Currently China’s life expectancy is 77 years and its literacy rate 100 per cent. All Chinese have access to healthcare, education and modern energy. This is, without any exaggeration, the most remarkable campaign against poverty and for human rights in history.

The late Egyptian political theorist Samir Amin, who knew something of the conditions of life in the Third World, wrote of China’s successes in poverty alleviation: “No-one in good faith who has travelled thousands of miles through the rich and poor regions of China, and visited many of its large cities, can fail to admit that he never encountered there anything as shaming as the unavoidable sights in the countryside and shantytowns of the third world.” (Beyond US Hegemony: Assessing the Prospects for a Multipolar World).

And yet, a prominent British leftist like Paul Mason can casually reduce the nature of the Chinese state to “China’s capitalist billionaire torturers” and “the brutal authoritarianism of the CCP.”

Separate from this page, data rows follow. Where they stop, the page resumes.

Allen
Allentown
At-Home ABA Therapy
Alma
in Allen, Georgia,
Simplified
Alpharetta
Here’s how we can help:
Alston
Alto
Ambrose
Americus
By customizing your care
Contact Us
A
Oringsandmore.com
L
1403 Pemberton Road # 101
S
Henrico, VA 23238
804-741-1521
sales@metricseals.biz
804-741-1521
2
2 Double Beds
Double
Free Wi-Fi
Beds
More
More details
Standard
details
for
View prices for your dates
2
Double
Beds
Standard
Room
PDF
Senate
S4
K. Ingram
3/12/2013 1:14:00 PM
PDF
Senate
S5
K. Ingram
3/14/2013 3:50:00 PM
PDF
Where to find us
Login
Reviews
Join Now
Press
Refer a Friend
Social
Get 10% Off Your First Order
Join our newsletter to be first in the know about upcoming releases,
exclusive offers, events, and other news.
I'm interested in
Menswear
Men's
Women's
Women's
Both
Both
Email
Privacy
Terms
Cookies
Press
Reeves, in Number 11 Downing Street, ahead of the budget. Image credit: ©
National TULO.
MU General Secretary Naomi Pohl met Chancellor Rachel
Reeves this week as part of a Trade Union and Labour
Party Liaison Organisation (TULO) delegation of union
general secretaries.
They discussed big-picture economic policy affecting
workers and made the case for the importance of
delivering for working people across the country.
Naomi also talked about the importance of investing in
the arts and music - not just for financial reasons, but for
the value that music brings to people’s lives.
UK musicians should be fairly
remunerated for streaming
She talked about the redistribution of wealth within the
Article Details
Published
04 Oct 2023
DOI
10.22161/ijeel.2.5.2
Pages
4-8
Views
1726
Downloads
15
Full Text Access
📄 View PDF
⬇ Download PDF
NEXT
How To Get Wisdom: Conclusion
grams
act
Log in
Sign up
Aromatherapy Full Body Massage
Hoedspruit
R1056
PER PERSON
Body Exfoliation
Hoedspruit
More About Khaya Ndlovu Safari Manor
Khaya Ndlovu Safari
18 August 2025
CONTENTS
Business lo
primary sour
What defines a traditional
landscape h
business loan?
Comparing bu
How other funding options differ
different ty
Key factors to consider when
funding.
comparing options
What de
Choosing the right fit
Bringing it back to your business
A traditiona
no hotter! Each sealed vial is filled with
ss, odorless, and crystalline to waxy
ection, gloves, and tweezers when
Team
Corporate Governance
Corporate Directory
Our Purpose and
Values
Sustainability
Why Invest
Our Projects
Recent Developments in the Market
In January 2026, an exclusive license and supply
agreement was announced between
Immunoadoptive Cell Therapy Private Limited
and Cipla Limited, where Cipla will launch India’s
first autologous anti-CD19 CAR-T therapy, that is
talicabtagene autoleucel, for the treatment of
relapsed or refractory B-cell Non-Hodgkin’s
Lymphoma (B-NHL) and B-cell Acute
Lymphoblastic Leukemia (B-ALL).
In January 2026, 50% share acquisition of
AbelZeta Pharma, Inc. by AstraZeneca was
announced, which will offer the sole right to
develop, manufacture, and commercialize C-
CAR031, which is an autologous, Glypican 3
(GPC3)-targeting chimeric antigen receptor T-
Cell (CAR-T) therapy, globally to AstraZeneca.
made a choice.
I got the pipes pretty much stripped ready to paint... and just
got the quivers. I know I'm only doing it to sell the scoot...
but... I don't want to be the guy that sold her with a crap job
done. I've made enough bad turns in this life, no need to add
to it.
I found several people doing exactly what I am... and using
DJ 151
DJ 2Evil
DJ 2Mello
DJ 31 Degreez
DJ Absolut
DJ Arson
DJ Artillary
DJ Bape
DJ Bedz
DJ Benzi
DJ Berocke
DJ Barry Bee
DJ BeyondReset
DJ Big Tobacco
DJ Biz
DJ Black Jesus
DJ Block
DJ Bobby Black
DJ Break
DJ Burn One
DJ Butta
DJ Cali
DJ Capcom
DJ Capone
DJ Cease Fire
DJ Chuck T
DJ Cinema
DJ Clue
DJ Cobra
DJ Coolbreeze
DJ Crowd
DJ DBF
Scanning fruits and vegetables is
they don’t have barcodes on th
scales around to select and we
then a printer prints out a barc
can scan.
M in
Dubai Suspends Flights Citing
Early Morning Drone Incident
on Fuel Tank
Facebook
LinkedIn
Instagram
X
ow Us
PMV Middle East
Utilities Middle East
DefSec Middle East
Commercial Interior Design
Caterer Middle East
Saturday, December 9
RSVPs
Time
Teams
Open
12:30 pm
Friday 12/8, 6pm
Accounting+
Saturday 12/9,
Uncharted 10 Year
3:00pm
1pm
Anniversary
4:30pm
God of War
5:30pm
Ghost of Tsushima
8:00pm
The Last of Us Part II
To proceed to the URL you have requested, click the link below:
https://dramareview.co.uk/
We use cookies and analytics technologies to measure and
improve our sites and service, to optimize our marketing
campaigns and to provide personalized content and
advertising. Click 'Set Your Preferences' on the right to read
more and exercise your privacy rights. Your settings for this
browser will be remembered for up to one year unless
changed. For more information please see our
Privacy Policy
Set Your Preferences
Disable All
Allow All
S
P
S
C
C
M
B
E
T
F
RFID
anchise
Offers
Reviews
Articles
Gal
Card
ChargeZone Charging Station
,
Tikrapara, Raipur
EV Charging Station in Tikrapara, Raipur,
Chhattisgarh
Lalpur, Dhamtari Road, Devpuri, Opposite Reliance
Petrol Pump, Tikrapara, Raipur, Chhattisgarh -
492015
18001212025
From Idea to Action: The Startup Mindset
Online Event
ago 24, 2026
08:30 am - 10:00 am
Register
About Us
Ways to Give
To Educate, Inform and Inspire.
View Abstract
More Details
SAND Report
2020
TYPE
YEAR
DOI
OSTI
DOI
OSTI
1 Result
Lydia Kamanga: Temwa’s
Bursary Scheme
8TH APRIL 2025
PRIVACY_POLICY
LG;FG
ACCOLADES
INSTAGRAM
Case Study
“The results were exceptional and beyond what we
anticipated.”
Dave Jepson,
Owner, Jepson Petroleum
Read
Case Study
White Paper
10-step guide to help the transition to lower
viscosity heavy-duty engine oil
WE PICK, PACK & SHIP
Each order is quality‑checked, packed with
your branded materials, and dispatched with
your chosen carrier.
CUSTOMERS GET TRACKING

Quite frankly, if you acknowledge China’s successes improving the lives of hundreds of millions of people but you think it’s “brutal vulture capitalism,” then perhaps you have to stop calling yourself a leftist and accept that brutal vulture capitalism is better than you thought!

Oppose imperialism and McCarthyism

The fundamental problem with Paul Mason is that, in the final analysis, he stands on the side of imperialism. Even his support for the left Labour project – now quickly dropped in the era of Starmer – existed within a pro-imperialist framework, rejecting Corbyn’s anti-war internationalism and pushing support for Nato and Trident renewal.

Washington is currently leading the way towards a New Cold War that poses a potentially existential threat to humanity.

This New Cold War is accompanied by a New McCarthyism which seeks to denigrate and isolate those people and movements that work for peace and multipolarity. In joining in with – and giving a left veneer to – this witch hunt, Paul Mason provides proof once again that he doesn’t have any useful role to play in paving the long road to socialism.